The first woman, right behind me, reaches over and embraces me and says, “Oh my god. what you said was the most important thing that was said all day. Thank you. Thank you.”

And then people start filing out of their aisles and wind their way over to me:

“Was that you? Thank you so much for speaking up. Thank you.”

“Was that you? Oh god, what he was doing was horrific. Thank you. I wanted to do something but didn’t know how”

“Was that you? I wish I had the courage to say something, thank you! Thank you so much”

“Was that you? You said what everyone here was thinking. Look I had even been writing in my notebook what you eventually said (shows me his notebook with ‘let her speak’ written over and over.) But you said it. You said it. Thank you.”

“Was that you? Thank you! I felt so powerless to do anything.”

And on.

So we were all thinking this.

—-
So I walked out. And my friend who was sitting about 8 rows behind me, came up to me with a huge grin and said
“That was you, wasn’t it? Of course it was. YES!!!!! I will be telling this story for years.”

And the whole time, my hands are still shaking. And I’m felling light-headed. And I just want to scream out into the lobby “WHY IS THIS SEXISM STILL HAPPENING? WHY, does someone like me, with No status in that room, have to be so extraordinarily bold and speak up? And why was it so frightening to do so?”

And I’m thinking. “God, please god let this be an opening for those that were here today and the tens of thousands that watched the live-streaming of the panel yesterday and the hundreds of thousands that will watch the video this year- to speak up when we see this happening.
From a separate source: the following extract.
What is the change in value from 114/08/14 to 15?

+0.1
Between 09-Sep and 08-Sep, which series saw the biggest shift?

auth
And please let me not be afraid to do this again
…and again
…and again”
Because it was scary.

Please keep giving me courage.

This reminds me of a time when, I was just in my first year of psychology and we were taken to a psychiatric hospital to go to a series of conferences. We had to wear a white coat even though we weren’t doctors to differentiate us from patients (fucked up psychiatry), so, alright, we sat on chairs and listened to the conferences.
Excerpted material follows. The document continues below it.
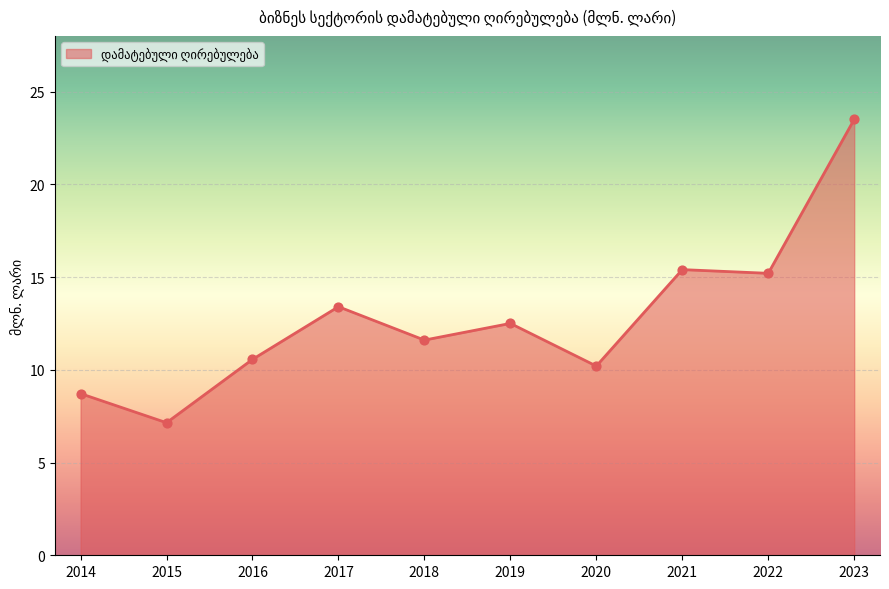

What is the change in value from 2021 to 2022?

-0.2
Then- I don’t remember anymore how this started, it was 3 years ago, but they start discussing rape and a (real) doctor gets up and says “yeah, sexual assault is bad but sometimes we have to consider the victim’s role on it, like their clothes or where they were” (or something like that).

That made me quietly boil over

he was a real doctor

no one was disagreeing with him– rather otherwise

Then I couldn’t just quietly boil inside. I had to do something.

I was very scared, mind you, I was like 19 surrounded by mental health professionals, they’re wearing a white doctor’s coat because they’re actually doctors, not so they would be let inside like I was. I didn’t even have the words formed in my mind, what was I gonna say? i had to be eloquent, had to be convincing

So I raised my hand and the monitor said, “yes, doctor?”-and I had to take a breath because my classmates around me knew I wasn’t a doctor, for christ’s sake I looked 17 back then. I didn’t look like a doctor.

But still I looked ahead, to where that awful victim-blaming doctor was and said:

“It’s never the victim’s fault

It doesn’t matter the circumstances, it is never the victim’s fault”

I couldn’t say more, I think I just repeated the same sentence again and sat down. I don’t remember if they actually responded to what I said. I wasn’t eloquent at all, I was shaking in my seat, regretting I said such clumsy words at all.

Much more time later, I came to realise something

My words weren’t (truly) meant for that doctor and others who think like him, it’s not likely my clumsy words changed his way of thinking.

My words, and words such as this, in which you defend the oppressed, the silent- they’re meant for them, for those among the crowd who need to hear them to feel better, to know they’re not alone.


I’ve stood up to talk a few more times, I’m still not as eloquent as I’d like to be, but what I’m doing is for them, for the people like me who have lived with fear of who they are or what’s happened to them. It’s not for the others- if they’re willing to listen, they will, if they’re not, fuck them. But I’m here for all the guys who’ve been through shit like me, and I’ll try to stand up as much as I dare–for them, and for me.